| What is expected |
Should the word "Tørdragter" occur in a line of the records, copy that line.

*** Data section ***

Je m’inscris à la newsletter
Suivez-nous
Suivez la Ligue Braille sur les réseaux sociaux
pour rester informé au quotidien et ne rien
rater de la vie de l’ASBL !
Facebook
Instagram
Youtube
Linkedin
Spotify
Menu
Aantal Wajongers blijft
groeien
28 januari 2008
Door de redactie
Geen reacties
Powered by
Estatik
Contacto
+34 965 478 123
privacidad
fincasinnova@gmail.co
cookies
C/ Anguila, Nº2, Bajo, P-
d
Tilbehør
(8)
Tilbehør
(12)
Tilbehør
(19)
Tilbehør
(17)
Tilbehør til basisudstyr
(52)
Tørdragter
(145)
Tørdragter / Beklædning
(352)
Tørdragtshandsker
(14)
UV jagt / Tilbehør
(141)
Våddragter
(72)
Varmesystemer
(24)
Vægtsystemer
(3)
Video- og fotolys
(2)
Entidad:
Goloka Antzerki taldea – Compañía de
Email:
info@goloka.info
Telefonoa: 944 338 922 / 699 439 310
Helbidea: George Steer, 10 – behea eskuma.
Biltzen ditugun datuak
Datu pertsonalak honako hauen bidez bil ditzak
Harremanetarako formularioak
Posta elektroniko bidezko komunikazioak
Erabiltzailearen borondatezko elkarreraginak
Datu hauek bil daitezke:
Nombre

***

| Completed task |
Tørdragter
Tørdragter / Beklædning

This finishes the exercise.